When it comes to the government acting as employer, dictating what employees may say at work, the First Amendment question necessarily becomes more complicated. Perhaps a government employer might be able to require employees on the job to use "they" or "ze" or "thee" or "dude" or "human" or "comrade" or whatever a co-worker prefers.
But Soell's complaint alleged that failure to use the terms was "harassment" and discrimination, which is forbidden in privately owned workplaces as well as governmental ones. The New York City guidance likewise applies to such privately owned workplaces. And when the government is acting as sovereign, telling us what we must or must not say on pain of coercively imposed legal liability, the First Amendment is at full force. That force, I think, should preclude government commands that we start using new words — or radical grammatical modifications of old, familiar words — that convey government-favored messages about gender identity or anything else.
If nothing else, this is a good reason it's a problem for the Department of Justice to stomp in and start ordering schools to treat transgender students in any one particular way. I suspect that even as culture grows more and more friendly toward transgender acceptance, this kind of mandated pronoun policing is going to prove to be untenable.

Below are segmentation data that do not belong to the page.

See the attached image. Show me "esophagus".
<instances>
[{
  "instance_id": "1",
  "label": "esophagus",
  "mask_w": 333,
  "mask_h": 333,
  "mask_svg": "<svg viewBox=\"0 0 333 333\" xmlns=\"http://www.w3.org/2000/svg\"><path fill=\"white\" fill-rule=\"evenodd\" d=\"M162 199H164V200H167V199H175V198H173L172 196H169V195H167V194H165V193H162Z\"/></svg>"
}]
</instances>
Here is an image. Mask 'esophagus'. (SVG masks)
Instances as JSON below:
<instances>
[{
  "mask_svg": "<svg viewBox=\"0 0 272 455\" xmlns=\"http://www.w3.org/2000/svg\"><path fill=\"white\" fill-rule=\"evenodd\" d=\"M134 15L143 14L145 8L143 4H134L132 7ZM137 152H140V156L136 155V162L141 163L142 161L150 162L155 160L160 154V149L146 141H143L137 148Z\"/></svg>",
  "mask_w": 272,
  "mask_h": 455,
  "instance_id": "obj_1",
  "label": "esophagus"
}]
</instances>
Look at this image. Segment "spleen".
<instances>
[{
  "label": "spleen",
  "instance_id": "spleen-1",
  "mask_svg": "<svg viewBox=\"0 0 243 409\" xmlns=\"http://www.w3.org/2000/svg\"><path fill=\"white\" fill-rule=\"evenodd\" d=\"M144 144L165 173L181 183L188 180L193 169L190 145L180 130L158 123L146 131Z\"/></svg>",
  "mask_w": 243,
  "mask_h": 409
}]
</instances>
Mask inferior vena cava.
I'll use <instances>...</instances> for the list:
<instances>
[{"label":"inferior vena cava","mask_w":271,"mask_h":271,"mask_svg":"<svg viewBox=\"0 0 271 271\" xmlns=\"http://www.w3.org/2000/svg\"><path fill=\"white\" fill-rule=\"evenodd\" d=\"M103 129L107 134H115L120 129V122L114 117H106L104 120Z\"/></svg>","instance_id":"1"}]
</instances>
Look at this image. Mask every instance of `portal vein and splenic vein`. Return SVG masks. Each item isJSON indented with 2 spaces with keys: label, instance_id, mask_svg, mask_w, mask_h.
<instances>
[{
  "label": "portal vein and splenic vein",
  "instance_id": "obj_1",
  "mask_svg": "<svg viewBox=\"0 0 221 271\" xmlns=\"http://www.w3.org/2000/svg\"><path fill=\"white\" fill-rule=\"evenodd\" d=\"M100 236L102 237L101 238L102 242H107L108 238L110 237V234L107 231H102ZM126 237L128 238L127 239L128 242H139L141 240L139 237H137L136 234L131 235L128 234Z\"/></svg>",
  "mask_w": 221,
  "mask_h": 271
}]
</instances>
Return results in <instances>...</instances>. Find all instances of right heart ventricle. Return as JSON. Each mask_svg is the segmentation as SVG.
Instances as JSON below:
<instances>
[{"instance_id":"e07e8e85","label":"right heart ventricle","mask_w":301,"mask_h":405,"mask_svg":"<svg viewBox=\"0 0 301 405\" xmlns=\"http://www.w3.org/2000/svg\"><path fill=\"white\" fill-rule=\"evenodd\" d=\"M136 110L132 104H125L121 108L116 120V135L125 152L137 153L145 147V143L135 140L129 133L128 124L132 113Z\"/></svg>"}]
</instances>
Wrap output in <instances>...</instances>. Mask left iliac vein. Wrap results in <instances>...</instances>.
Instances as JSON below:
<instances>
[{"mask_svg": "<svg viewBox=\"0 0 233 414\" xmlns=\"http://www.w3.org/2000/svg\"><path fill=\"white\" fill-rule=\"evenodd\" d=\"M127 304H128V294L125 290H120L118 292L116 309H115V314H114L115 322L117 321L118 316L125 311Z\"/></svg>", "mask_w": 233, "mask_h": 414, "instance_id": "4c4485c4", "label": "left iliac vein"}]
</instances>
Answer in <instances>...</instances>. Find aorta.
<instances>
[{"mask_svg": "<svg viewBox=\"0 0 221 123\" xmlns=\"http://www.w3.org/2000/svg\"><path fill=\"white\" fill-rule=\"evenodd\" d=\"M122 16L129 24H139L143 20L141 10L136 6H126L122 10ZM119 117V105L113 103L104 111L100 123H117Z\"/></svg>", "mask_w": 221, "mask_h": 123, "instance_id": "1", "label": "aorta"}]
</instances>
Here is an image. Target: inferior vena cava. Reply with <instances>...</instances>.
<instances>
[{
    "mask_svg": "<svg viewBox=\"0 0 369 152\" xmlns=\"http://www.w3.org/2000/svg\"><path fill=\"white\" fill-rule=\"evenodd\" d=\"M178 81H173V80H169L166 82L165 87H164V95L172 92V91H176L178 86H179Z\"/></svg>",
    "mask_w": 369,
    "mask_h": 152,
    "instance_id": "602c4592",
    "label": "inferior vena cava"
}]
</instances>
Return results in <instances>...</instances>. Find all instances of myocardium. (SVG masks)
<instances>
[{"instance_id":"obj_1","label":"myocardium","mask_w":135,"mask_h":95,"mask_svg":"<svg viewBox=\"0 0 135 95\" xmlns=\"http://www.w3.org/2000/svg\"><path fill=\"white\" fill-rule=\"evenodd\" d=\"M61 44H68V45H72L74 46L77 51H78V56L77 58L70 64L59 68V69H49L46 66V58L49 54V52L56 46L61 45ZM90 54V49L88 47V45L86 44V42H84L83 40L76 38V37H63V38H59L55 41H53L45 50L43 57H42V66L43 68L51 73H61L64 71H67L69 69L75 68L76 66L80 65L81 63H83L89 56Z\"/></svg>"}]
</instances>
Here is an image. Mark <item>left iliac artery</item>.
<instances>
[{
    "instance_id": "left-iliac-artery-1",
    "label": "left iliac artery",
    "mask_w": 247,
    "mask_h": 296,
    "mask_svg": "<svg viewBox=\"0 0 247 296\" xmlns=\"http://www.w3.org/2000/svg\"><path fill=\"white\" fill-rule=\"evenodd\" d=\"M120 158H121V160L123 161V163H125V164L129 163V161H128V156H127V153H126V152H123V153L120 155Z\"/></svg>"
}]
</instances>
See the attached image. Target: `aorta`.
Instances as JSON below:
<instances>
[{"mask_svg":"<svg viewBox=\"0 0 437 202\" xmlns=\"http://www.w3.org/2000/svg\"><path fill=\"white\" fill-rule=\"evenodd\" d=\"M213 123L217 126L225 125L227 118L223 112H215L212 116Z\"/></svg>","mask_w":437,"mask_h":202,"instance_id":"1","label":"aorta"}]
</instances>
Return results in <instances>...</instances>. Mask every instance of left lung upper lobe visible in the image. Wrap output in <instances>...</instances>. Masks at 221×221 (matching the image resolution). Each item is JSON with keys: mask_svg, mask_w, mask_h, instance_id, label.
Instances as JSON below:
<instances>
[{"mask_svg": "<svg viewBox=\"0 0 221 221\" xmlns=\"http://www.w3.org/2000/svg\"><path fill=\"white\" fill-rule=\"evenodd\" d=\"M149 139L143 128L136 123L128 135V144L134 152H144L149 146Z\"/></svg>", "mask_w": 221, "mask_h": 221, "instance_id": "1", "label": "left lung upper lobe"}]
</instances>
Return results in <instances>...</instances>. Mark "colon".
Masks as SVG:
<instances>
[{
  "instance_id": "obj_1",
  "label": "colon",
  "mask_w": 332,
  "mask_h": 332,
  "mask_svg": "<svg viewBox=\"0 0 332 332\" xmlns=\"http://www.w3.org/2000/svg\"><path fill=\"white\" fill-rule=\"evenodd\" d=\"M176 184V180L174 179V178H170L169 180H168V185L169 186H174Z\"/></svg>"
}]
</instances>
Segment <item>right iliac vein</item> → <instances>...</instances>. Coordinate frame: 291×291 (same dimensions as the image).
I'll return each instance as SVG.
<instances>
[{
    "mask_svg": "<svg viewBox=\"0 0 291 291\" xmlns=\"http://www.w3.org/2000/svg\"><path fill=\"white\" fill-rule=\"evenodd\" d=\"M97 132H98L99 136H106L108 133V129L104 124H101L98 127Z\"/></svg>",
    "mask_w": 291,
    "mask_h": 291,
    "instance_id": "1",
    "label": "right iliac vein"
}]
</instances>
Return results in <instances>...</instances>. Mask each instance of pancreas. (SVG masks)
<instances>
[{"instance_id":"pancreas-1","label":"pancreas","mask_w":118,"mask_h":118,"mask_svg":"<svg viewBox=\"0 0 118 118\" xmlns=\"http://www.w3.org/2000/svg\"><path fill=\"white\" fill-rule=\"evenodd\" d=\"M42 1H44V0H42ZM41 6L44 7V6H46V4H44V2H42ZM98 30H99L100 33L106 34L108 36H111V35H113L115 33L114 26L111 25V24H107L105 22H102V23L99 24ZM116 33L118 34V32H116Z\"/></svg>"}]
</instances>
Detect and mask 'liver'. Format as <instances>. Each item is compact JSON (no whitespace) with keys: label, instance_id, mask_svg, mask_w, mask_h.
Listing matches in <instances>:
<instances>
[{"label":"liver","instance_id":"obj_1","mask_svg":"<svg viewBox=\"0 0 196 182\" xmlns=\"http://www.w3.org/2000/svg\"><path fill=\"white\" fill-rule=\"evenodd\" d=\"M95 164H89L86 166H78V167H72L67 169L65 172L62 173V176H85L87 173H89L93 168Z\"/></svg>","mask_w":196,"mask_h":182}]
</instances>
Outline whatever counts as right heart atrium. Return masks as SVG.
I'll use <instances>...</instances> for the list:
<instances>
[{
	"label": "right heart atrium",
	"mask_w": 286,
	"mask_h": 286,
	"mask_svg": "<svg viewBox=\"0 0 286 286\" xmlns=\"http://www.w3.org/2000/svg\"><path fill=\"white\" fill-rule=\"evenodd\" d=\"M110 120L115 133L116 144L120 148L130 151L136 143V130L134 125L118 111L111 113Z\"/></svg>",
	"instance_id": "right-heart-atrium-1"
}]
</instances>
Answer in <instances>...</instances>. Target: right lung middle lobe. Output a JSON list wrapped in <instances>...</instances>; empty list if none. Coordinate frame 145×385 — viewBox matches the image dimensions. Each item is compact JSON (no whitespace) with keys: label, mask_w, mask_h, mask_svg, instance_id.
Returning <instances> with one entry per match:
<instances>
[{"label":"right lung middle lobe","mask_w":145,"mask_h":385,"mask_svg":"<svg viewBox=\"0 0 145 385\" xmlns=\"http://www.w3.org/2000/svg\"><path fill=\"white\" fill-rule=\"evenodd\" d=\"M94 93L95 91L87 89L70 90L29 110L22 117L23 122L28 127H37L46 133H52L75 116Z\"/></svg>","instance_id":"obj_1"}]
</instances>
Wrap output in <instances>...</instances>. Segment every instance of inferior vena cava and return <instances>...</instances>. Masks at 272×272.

It will be a lawsuit generator, certainly. The Oregonian notes that part of the settlement was to pay Soell's out-of-pocket costs for the cancer treatment, allegedly because Soell's health insurance rejected it because Soell is transgender. That doesn't make a whole lot of sense, unless Soell decided on a double mastectomy to treat the cancer, but one wasn't truly medically necessary.
As we've seen, though, previously in the case of the gay couple who sought punishment against bakers who declined to make them a wedding cake, the way our justice systems approach "damages" heavily encourages massive exaggerations about the harms done in order to increase the size of settlements (one woman in that couple said being declined as a customer "made her feel as if God made a mistake when He made her"). That the use of a wrong pronoun could possibly set off a legal bomb is going to be a serious problem.